▶ [Tarefas pedidas]:
1. No texto sobre a Lei de Anistia, em que mês e ano o STF negou o pedido da OAB para reinterpretar essa lei?
2. Copie palavra por palavra o texto sobre a Lei de Anistia, de "Vimos, recentemente, dois" até "durante a ditadura.".

▶ [Trecho escolhido]:
14 março 2012

Punir ou anistiar?

Punir ou anistiar? Esta é uma das questões que hoje nos são impostas pela herança da ditadura militar no Brasil (1964-1985). Tais como as ditaduras na Argentina e no Chile, o governo militar brasileiro se caracterizou pela sistemática violação aos direitos de seus cidadãos por meio de um brutal aparato policial-militar. E pior: o esquema repressivo foi montado e mantido pelo Estado, que institucionalizou a prisão, a tortura, o desaparecimento e o assassinato de opositores. Hoje, o país se vê com o problema de como conciliar o passado doloroso com o presente, administrando conflitos que não se encerraram com a mera passagem institucional de um governo de exceção para um democrático. Por que passadas décadas dos crimes parcela considerável da sociedade demanda por justiça? Deve-se julgar e punir os responsáveis pelas violações aos direitos humanos? Ou eles podem ser anistiados em nome da reconciliação nacional?

Vimos, recentemente, dois movimentos contrários que apontam para a questão colocada. A apreciação do Supremo Tribunal Federal (STF) de que a Lei de Anistia foi válida para os “dois lados” (refere-se aos torturadores do Estado e àqueles que resistiram ao regime militar); e a recente decisão e encaminhamento do Ministério Público Federal de processo criminal por casos de desaparecimento político durante a ditadura.

Em maio de 2010, o STF decidiu negar o pedido de reinterpretação da Lei de Anistia de 1979 solicitado pela Ordem dos Advogados do Brasil (OAB). Sob a alegação de que a lei havia sido fruto de um amplo acordo político de reconciliação do país, o Supremo silenciou-se sobre as graves violações dos direitos humanos durante a ditadura militar. Considerou que um Congresso sob o bipartidarismo, com senadores biônicos e sob leis de exceção, com mortes e prisões ocorrendo em todo território nacional, tinha legitimidade suficiente para representar os interesses da sociedade brasileira. Ainda que tivéssemos produzido um acordo de saída do regime ditatorial, qual é o empecilho de dizermos, hoje, sem a presença marcante e forte de forças golpistas e ilegais atuando abertamente, que vivemos em um país no qual a tortura não é aceita. É digno de uma democracia que a suprema instituição de justiça do país confirme anistia para funcionários públicos que torturaram, mataram e desapareceram com pessoas que pensavam de modo diferente ou agiam para resistir aos atos de violência? De fato, o STF, de acordo com o jogo de forças, suspende o ordenamento jurídico criando um estado de exceção dentro do Estado de Direito: a anistia aos torturadores.

▶ [Dados registrados]:
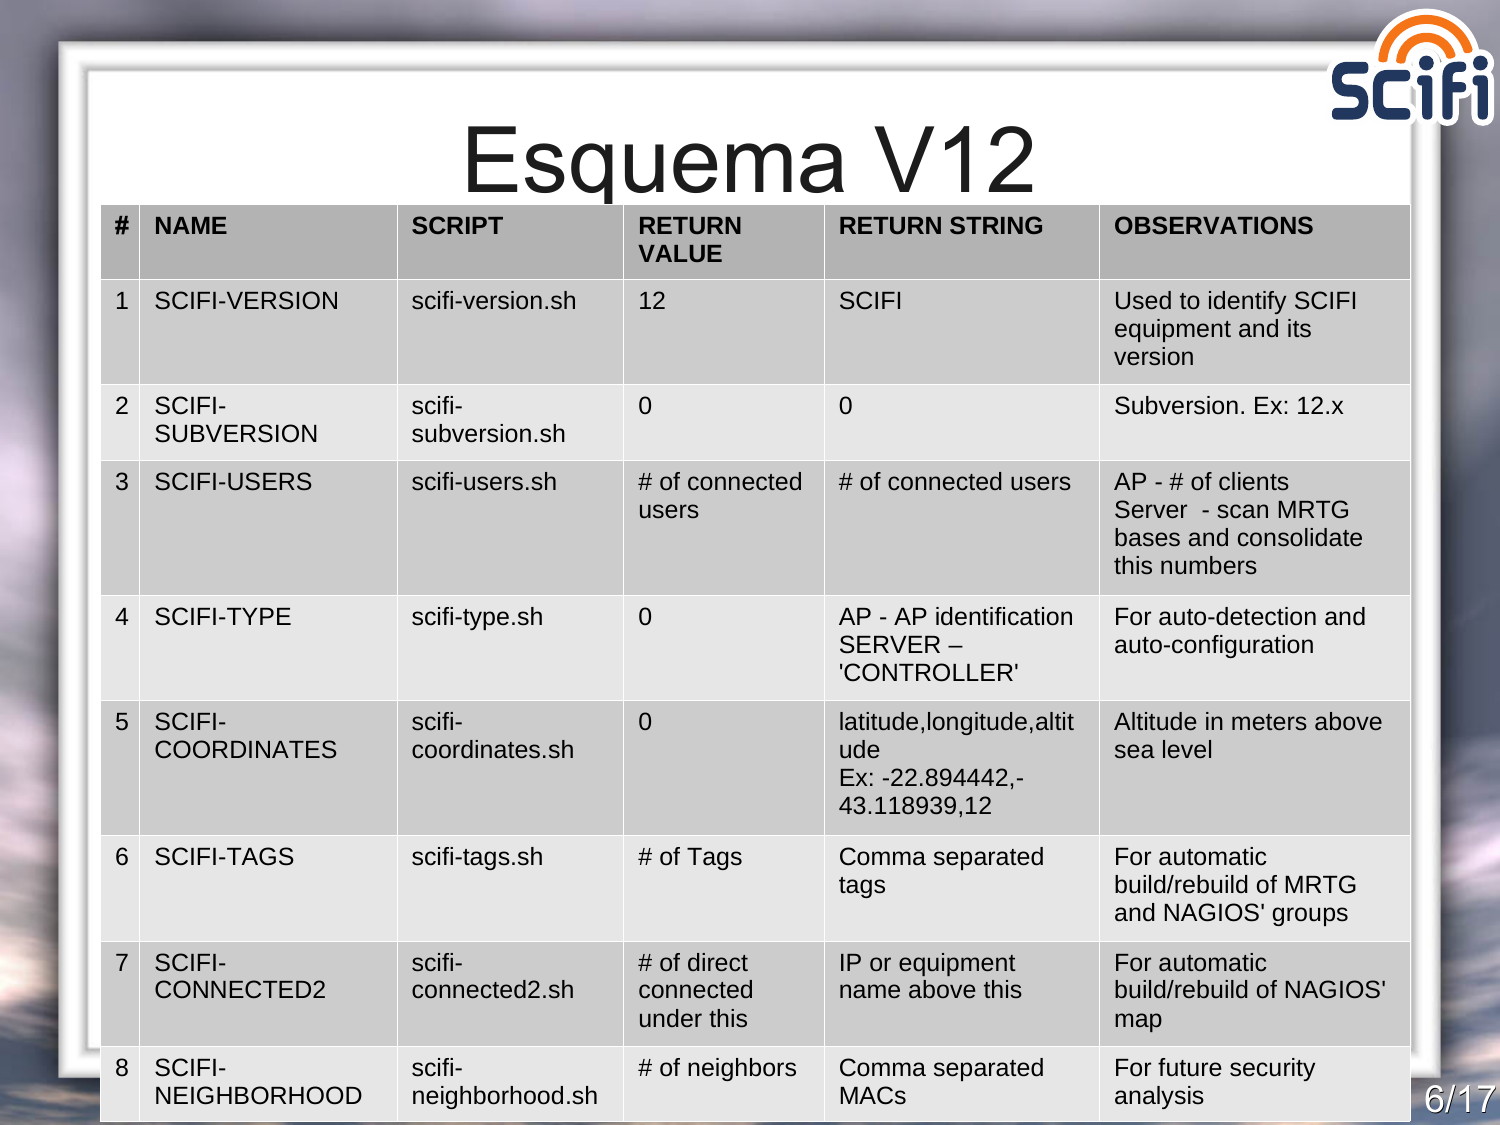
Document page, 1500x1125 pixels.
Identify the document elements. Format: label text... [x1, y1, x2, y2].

▶ [Resultados por tarefa]:
1. Em maio de 2010.

2.
Vimos, recentemente, dois movimentos contrários que apontam para a questão colocada. A apreciação do Supremo Tribunal Federal (STF) de que a Lei de Anistia foi válida para os “dois lados” (refere-se aos torturadores do Estado e àqueles que resistiram ao regime militar); e a recente decisão e encaminhamento do Ministério Público Federal de processo criminal por casos de desaparecimento político durante a ditadura.